King Hrothgar, on 27 October 2012 - 05:06 AM, said:
Is the game complete? No, of course not. Is it buggy, glitchy and downright frustrating at times? Absolutely. Are there serious balance issues? Clearly. And this ladies and gentlemen is why it's called "beta." The key requirement for an open beta is a reasonably stable program that works and has the core elements of the game. MWO fits that description. It has the basic mech on mech action and the program doesn't CTD every 5 minutes. It's core problem right now is a lack of content, screwy interface and lack of documentation. That is completely acceptable for an open beta.
Here's the problem with the way you view it. You're a founder, which means you bought in to support this game. It means that you are willing to see it through for the most part to the bitter end. I'm not saying thats bad. Not everyone is a founder and the majority don't share your views. So PGI sold like something close to 50,000 founder packs, ACROSS THE GLOBE. They made 5.2 million dollars ACROSS THE GLOBE. It's not like they sold 50,000 packs in just one continent or one demographic. Basically everyone who was or is a Mechwarrior or Battletech fan bought a founder pack. Those that are but didn't are probably waiting to see if the game gets better.
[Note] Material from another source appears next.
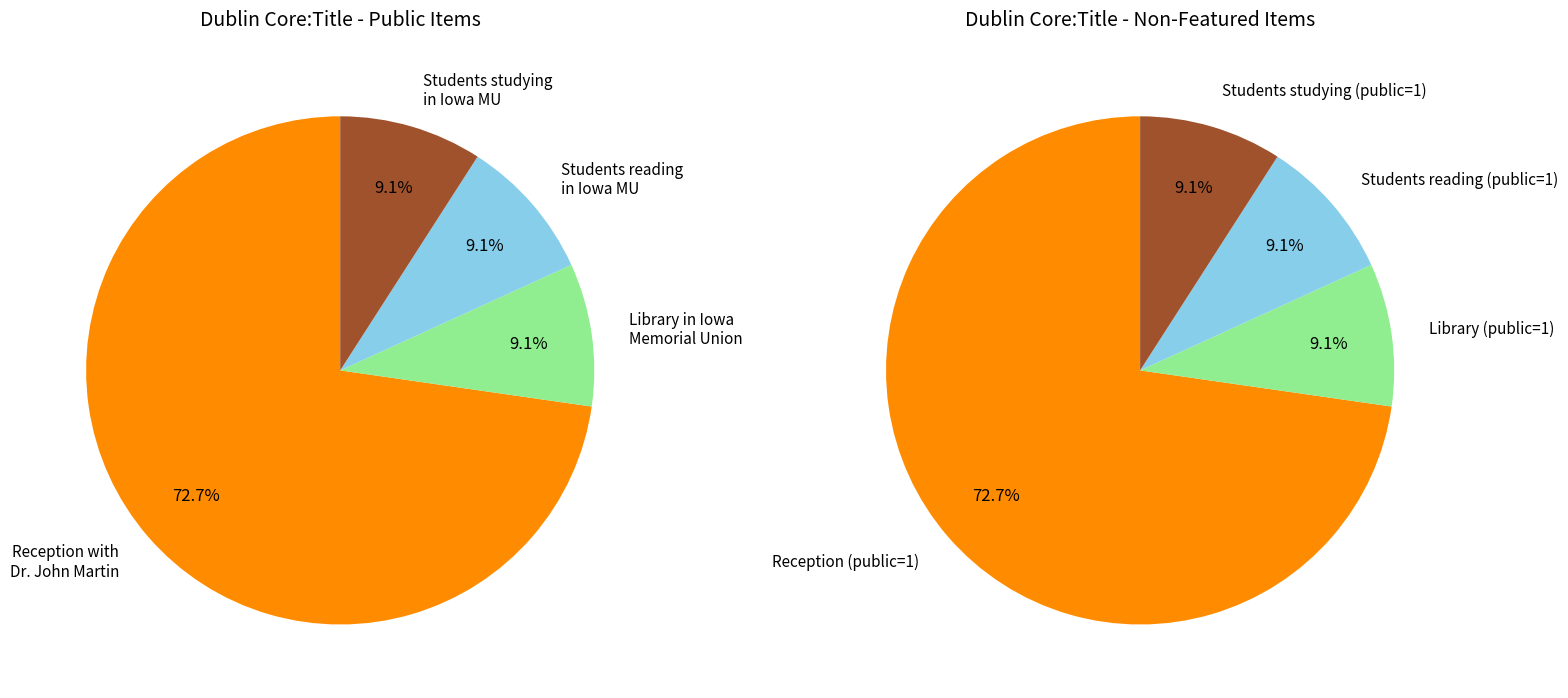

Which category has the biggest portion of the pie?

Reception with Dr. John Martin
PGI has already saturated their target demographic. Open Beta is a push to get it exposure to a whole different demographic. The problem is that the majority of gamers don't want to spend money or play a game that's as buggy as this game. Most of us do because we haven't seen a Mechwarrior game in 10 years. The rest could care less if this games name is Mechwarrior or Hawken or Mech Assault. They want the game to be fun, they want to be able to learn it, and they don't want the headache of bugs interrupting their game.
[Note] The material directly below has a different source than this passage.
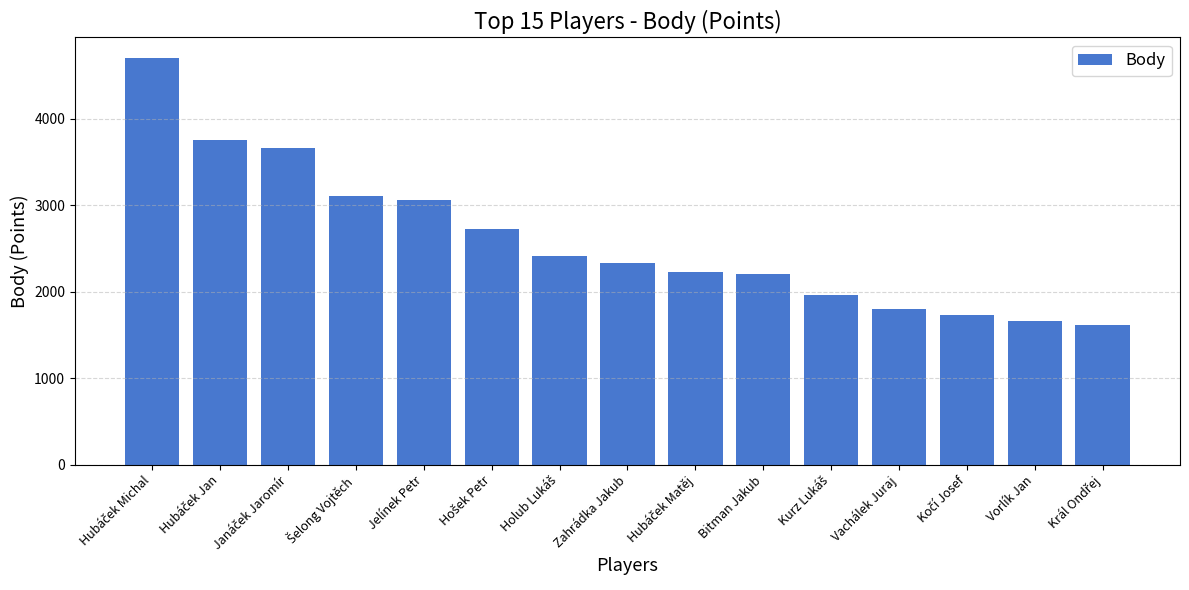

The value at Bitman Jakub is 1169. True or false?

False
Right now the game is stale in content. I could care less about Endo or DHS or FF, because only Endo is really useful and DHS doesn't work right now, and judging by their reply it may never work correctly, that has yet to be seen. The core of the game is a deathmatch with 2 dropship beacons at each end of small buggy maps. It gets old very quick, because the games are so fast, and in trial mechs they are even faster because you just leave and join in another one. Mechwarrior is not a game about who gets to the dropship faster or who kills more mechs within 15 minutes. It's about taking planets, assaulting bases, protecting VIP's, protecting bases, tactics and strategy to achieve those goals. This is not Mechwarrior but World of Mechs right now. We've got mechs that look like Battletech Mechs and we've got the name on a product along with some of the tech to go with it, but quite frankly this does not feel like the Mechwarrior that I know and played more than 10 years ago.
Faith in this product would be easier to hold if they didn't ignore the community and simply do things that spite them in order to uphold unrealistic deadlines. For the most part, everyone knows this game is not ready for Open Beta even though it is called Open Beta, it is still a public launch. It is when everyone in the public gets to play it and see it for what it is and make up their minds. If it was a little buggy and more feature complete, I would say it has a fighting chance. The state it is in right now I would say the chances are slim to none at best. This is a F2P game which means that when they launch it, no one has to pay as so many of you have pointed out. No one has to feed PGI's stomach's or pay their running costs. It's not like a retail AAA title than can run on a franchise and be sold for $60 bucks on consoles and PC's where the Developers and the Publisher's recoup their costs in record time. They have to make their money from constant sales and microtransactions. That means there has to be people playing and there has to be something worth buying. Without that, this game is dead.